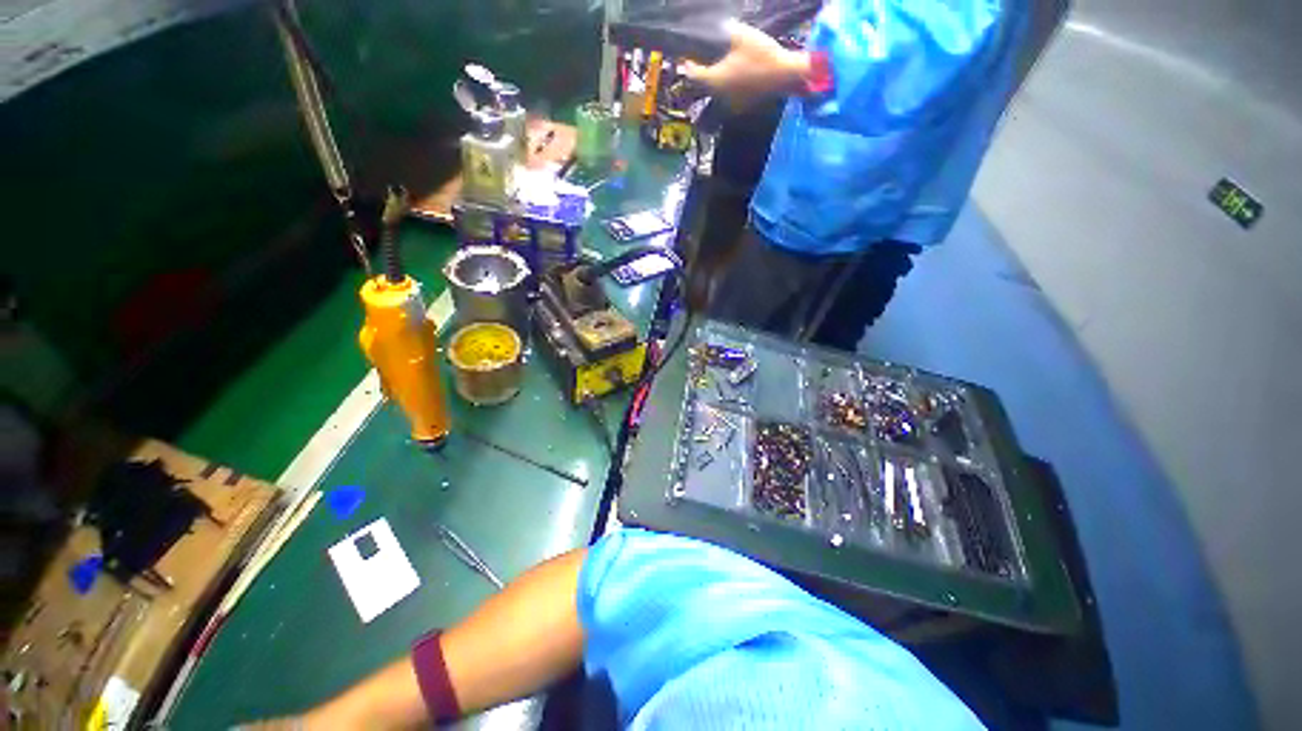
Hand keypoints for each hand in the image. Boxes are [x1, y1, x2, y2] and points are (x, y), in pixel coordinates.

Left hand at [683, 20, 810, 107]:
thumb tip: (714, 29)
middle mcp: (718, 96)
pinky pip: (727, 98)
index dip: (687, 65)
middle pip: (703, 86)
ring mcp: (730, 104)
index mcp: (714, 80)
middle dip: (700, 74)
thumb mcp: (741, 36)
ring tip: (715, 70)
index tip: (686, 58)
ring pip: (715, 93)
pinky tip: (731, 79)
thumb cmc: (761, 55)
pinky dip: (725, 89)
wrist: (784, 75)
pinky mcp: (741, 107)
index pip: (693, 75)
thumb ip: (724, 32)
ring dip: (713, 83)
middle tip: (700, 62)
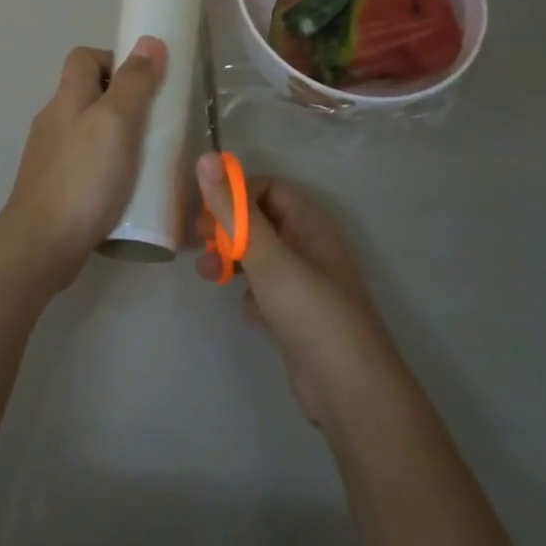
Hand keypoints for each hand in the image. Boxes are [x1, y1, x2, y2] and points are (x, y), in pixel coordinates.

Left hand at [0, 37, 167, 293]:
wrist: (42, 245)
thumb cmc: (83, 178)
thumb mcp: (116, 123)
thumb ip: (134, 83)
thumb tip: (149, 41)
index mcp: (66, 99)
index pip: (84, 58)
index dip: (115, 60)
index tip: (146, 83)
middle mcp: (54, 122)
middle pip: (89, 95)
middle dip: (125, 103)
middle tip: (157, 125)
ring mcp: (52, 157)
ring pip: (90, 132)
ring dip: (120, 139)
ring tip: (149, 159)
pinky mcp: (56, 189)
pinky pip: (87, 165)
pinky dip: (110, 168)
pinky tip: (128, 189)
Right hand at [194, 155, 398, 427]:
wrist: (348, 389)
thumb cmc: (309, 310)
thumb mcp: (265, 255)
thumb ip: (233, 209)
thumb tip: (206, 157)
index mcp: (310, 223)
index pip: (267, 189)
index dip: (234, 195)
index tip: (204, 214)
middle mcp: (310, 246)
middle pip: (260, 222)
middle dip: (227, 229)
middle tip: (196, 244)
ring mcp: (305, 282)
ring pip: (260, 257)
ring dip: (232, 259)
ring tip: (209, 276)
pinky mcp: (297, 314)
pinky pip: (266, 289)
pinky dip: (251, 293)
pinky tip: (246, 309)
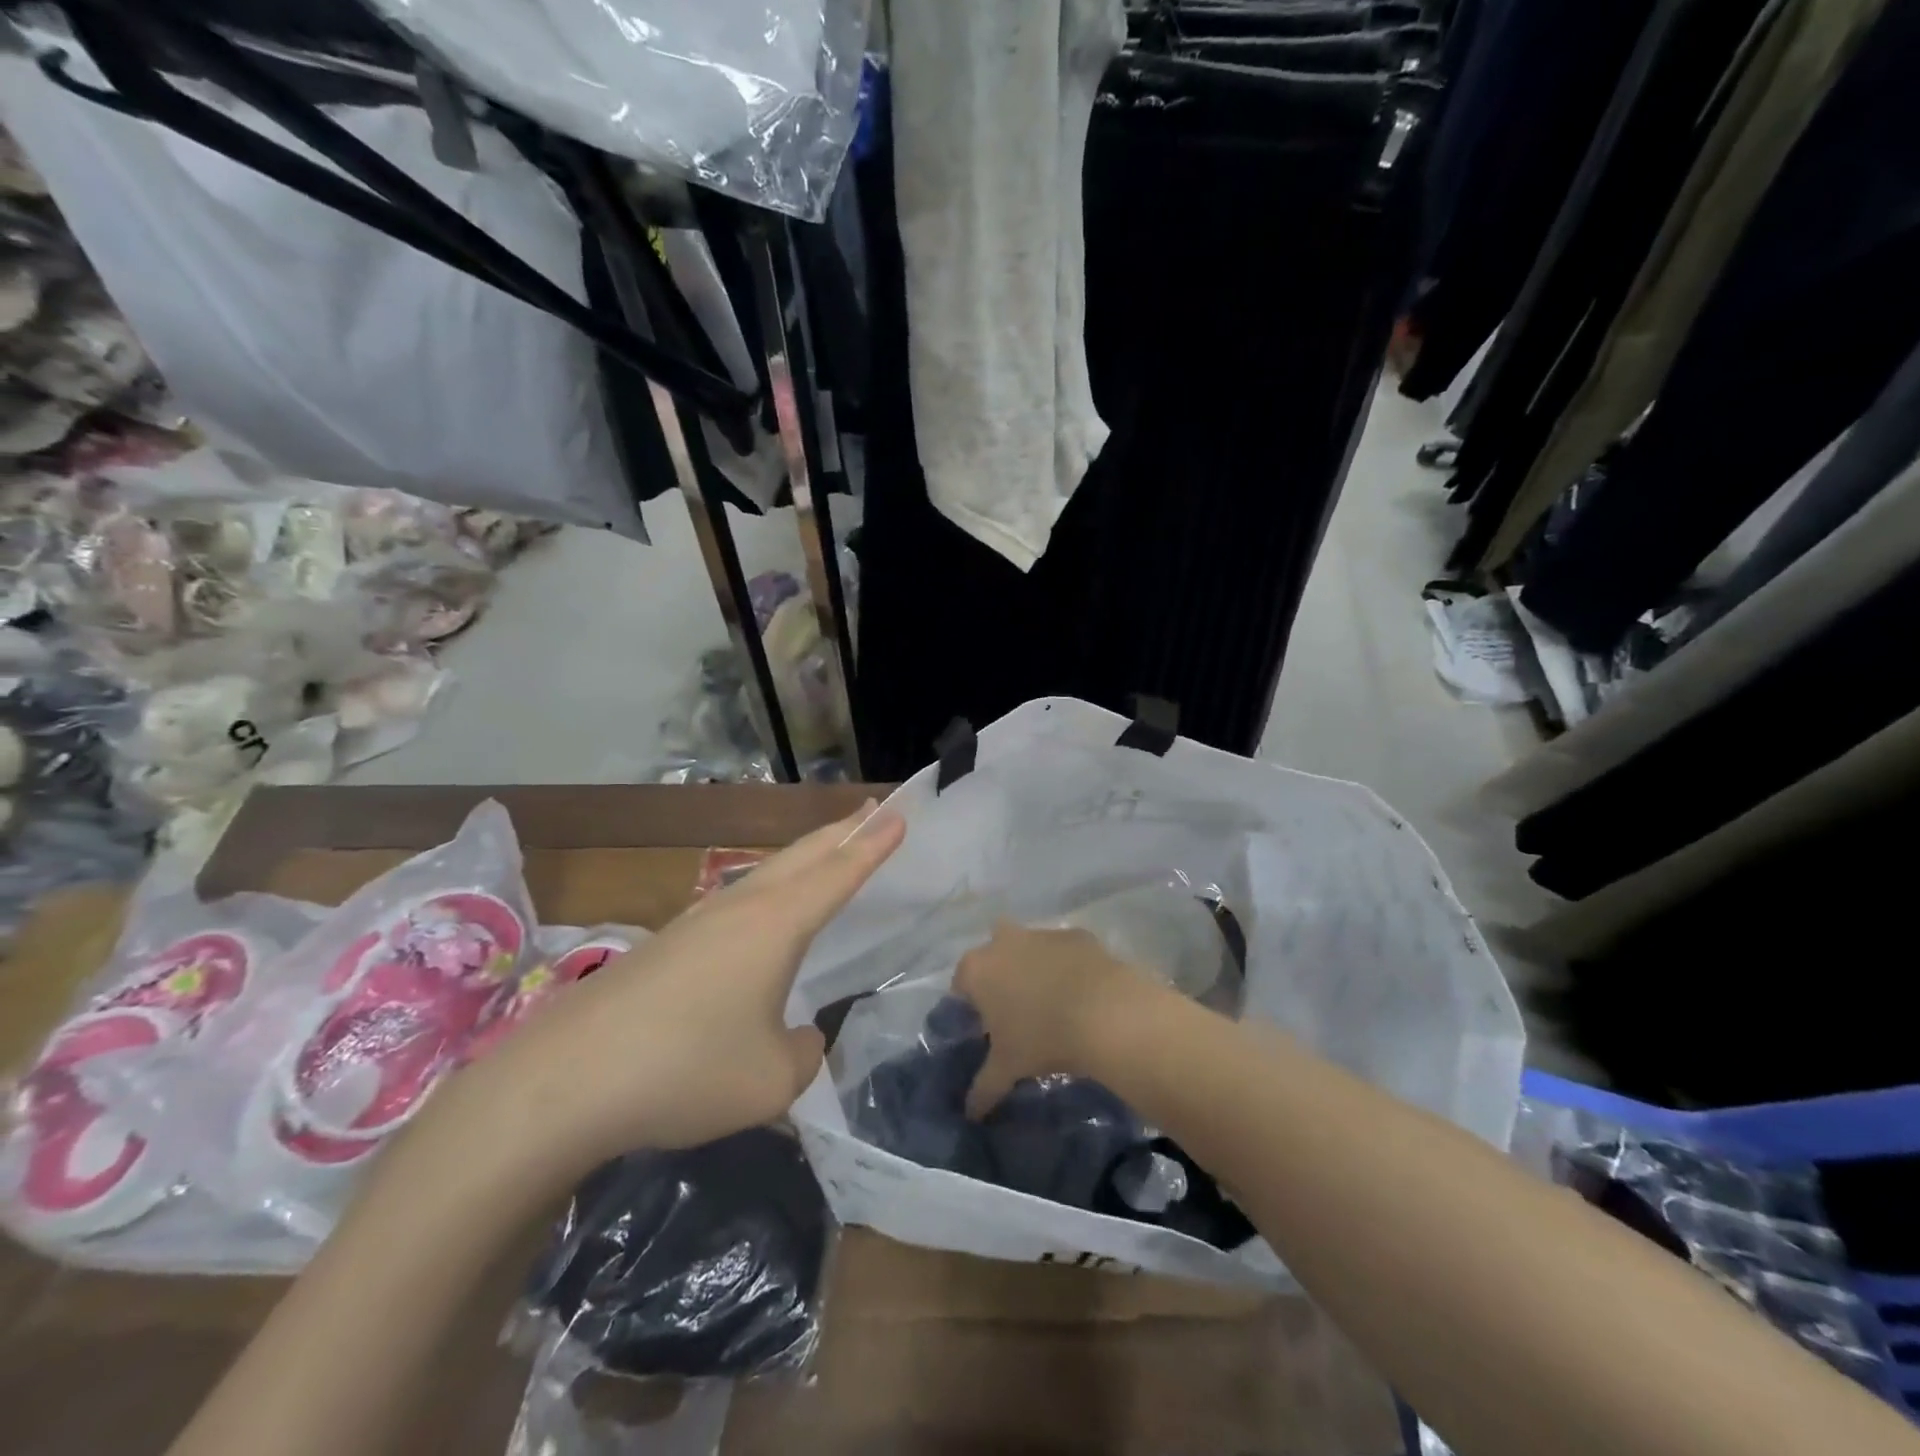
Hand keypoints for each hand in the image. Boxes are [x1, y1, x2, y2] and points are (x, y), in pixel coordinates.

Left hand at [478, 803, 904, 1166]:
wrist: (564, 1082)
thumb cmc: (686, 1069)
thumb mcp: (770, 1081)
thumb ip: (802, 1055)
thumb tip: (796, 1038)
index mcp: (776, 924)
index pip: (838, 873)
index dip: (873, 844)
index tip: (900, 813)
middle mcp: (739, 908)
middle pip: (802, 855)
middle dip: (843, 831)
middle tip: (874, 810)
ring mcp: (697, 922)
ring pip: (766, 873)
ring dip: (804, 857)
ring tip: (827, 853)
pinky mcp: (667, 945)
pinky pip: (737, 902)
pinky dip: (770, 890)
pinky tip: (761, 917)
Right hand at [952, 919, 1169, 1117]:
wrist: (1105, 1013)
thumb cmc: (1042, 1038)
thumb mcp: (1007, 1068)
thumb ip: (983, 1089)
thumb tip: (970, 1113)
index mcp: (977, 969)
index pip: (961, 985)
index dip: (971, 1007)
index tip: (986, 1030)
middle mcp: (1003, 941)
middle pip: (992, 955)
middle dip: (999, 975)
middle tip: (1015, 1010)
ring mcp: (1041, 933)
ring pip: (1028, 947)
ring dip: (1033, 967)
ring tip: (1051, 1004)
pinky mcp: (1076, 934)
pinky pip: (1063, 950)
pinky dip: (1067, 966)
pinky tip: (1080, 993)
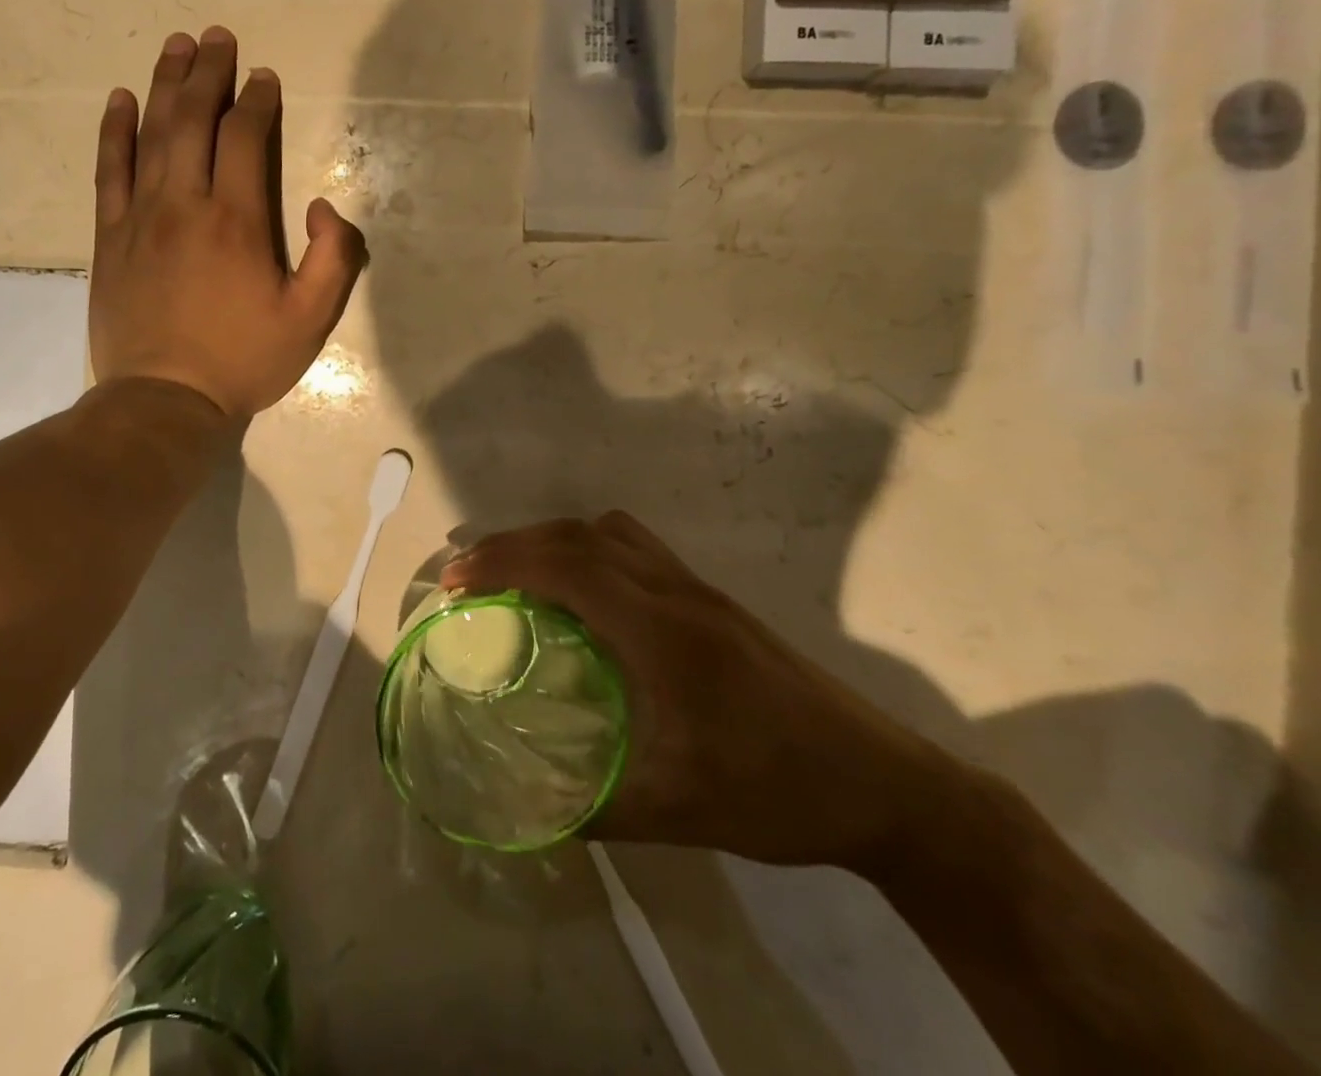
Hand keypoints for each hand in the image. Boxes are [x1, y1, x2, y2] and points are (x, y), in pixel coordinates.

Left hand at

• GOAL OF THE EXERCISE
Pictures in the records are to be left out; repeat everything else exactly.

• EXERCISE RESULT
Hand keypoints for each hand in the image. Boxes are [x1, y1, x2, y2] and points are (x, y), in pixel coordinates.

Left hand at [683, 20, 810, 107]:
thumb tip: (714, 29)
middle mcp: (718, 96)
pinky pip: (727, 98)
index dip: (687, 65)
middle pip: (703, 86)
ring mcp: (730, 104)
index mcp: (714, 80)
middle dip: (700, 74)
thumb mcp: (741, 36)
ring tip: (715, 70)
index tip: (686, 58)
ring pip: (715, 93)
pinky tip: (731, 79)
thumb cmc: (761, 55)
pinky dip: (725, 89)
wrist: (784, 75)
pinky mcp: (741, 107)
index pip: (693, 75)
thumb ip: (724, 32)
ring dip: (713, 83)
middle tip: (700, 62)
Hand keypoints for each hand in the image. Boxes are [x1, y1, x2, y2] and points are (x, y), in pixel coordinates.

Left hand at [0, 37, 167, 293]:
wrist: (42, 245)
thumb cmc: (83, 178)
thumb mcp: (116, 123)
thumb ip: (134, 83)
thumb tip: (149, 41)
index mcp: (66, 99)
index pip: (84, 58)
index dip: (115, 60)
index tip: (146, 83)
middle mcp: (54, 122)
middle pip: (89, 95)
middle dip: (125, 103)
middle tip: (157, 125)
ring mcp: (52, 157)
ring pip: (90, 132)
ring dip: (120, 139)
ring tip: (149, 159)
pinky mcp: (56, 189)
pinky pip: (87, 165)
pinky dip: (110, 168)
pinky tip: (128, 189)
Right hand at [194, 155, 398, 427]:
wrist: (348, 389)
thumb cmc: (309, 310)
thumb mcp: (265, 255)
thumb ip: (233, 209)
thumb tip: (206, 157)
index mcp: (310, 223)
index pip: (267, 189)
index dip: (234, 195)
index tip: (204, 214)
middle mcp: (310, 246)
middle pip: (260, 222)
middle dip: (227, 229)
middle tip: (196, 244)
ring mcp: (305, 282)
ring pip: (260, 257)
ring dip: (232, 259)
ring tip: (209, 276)
pinky mcp: (297, 314)
pinky pip: (266, 289)
pinky dip: (251, 293)
pinky tip: (246, 309)
Hand keypoints for each hand in the image. Boxes are [x1, y1, x2, y2] and points are (x, y), in pixel coordinates.

Left hand at [478, 803, 904, 1166]:
wrist: (564, 1082)
thumb cmc: (686, 1069)
thumb mcp: (770, 1081)
thumb ip: (802, 1055)
thumb tip: (796, 1038)
index mcp: (776, 924)
index pip: (838, 873)
index dip: (873, 844)
index tip: (900, 813)
middle mcp: (739, 908)
middle pip: (802, 855)
middle dip: (843, 831)
middle tip: (874, 810)
ring mcp: (697, 922)
ring pip: (766, 873)
ring dip: (804, 857)
ring tip: (827, 853)
pinky mcp: (667, 945)
pinky pip: (737, 902)
pinky dip: (770, 890)
pinky tip: (761, 917)
Right hand at [952, 919, 1169, 1117]:
wrist: (1105, 1013)
thumb cmc: (1042, 1038)
thumb mcp: (1007, 1068)
thumb ip: (983, 1089)
thumb tip: (970, 1113)
index mcp: (977, 969)
index pip: (961, 985)
index dip: (971, 1007)
index tip: (986, 1030)
middle mcp: (1003, 941)
middle pip: (992, 955)
middle dip: (999, 975)
middle tip: (1015, 1010)
ring mcp: (1041, 933)
ring pip: (1028, 947)
ring dip: (1033, 967)
ring tip: (1051, 1004)
pinky mcp: (1076, 934)
pinky pip: (1063, 950)
pinky dip: (1067, 966)
pinky tip: (1080, 993)
Hand keypoints for each hand in the image. Boxes are [x1, y1, x2, y2] and points are (x, y), in pixel coordinates.

Left hand at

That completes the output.